## Task requirements
Pull every line holding the string "pixels" from the records below.

--- Provided records Enclosed Below ---

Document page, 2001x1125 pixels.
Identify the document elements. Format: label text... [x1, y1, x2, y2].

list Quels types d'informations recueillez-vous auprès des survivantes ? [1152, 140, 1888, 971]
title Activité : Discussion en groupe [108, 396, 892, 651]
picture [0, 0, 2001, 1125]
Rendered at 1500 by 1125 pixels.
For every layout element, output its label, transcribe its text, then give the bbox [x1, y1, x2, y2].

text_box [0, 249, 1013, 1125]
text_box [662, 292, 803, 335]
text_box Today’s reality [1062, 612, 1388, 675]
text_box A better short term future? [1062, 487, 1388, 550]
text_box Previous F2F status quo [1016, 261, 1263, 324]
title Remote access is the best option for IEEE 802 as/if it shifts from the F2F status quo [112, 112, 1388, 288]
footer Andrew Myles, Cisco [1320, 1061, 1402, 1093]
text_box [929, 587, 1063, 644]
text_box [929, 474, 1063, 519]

--- End of Enclosed Provided records ---

## Written solution
Document page, 2001x1125 pixels.
Rendered at 1500 by 1125 pixels.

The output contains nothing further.